A large VM experiences a hang when a vMotion is initiated.
There are no error messages or crashes seen.
The vmware.log file for the vmware may contain entries such as:
YYYY-MM-DDTHH:mm:ss In(05) vmx - GuestRpcSendTimedOut: message to toolbox timed out.
You may see high %CSTP figures when reviewing esxtop. See Determining if multiple virtual CPUs are causing performance issues for further assistance with checking this.
ESXi 7
ESXi 8
Typically we see this with very large VMs on an overcommitted ESXi host. If a VM has too many vCPUs allocated, this can make it difficult to schedule the VM processes along with the ESXi processes.
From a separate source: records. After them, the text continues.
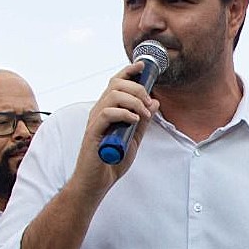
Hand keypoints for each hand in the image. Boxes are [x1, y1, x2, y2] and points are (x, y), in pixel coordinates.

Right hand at [74, 62, 159, 188]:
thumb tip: (155, 102)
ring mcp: (95, 120)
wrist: (98, 181)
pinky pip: (107, 113)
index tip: (143, 66)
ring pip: (112, 95)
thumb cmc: (112, 160)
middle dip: (138, 88)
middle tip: (149, 104)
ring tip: (143, 115)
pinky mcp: (93, 132)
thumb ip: (143, 120)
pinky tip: (134, 120)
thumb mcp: (134, 138)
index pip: (116, 82)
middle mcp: (99, 110)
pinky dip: (124, 113)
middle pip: (116, 84)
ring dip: (134, 101)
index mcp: (108, 109)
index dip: (128, 71)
For example, if an ESXi host has 64 physical cores with hyperthreading enabled, this allows you to allocate 128 vCPUs to one virtual machine. While this VM is able to run with 128 vCPUs, it is competing with ESXi processes for resources, leading to high %CSTP figures in esxtop.
When a vMotion is triggered, this process also requires resources to execute.
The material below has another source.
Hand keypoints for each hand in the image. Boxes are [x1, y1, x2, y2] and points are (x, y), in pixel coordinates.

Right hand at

Reduce the number of vCPUs allocated to the VM. While hyperthreading allows you to allocate double the number of physical cores, our recommendation would be to instead allocate vCPUs based on an expected 30% increase in CPU resources. In the above example, this would mean allocating approximately 84 vCPUs to the VM rather than 128 (64 x 1.3 = 83.2).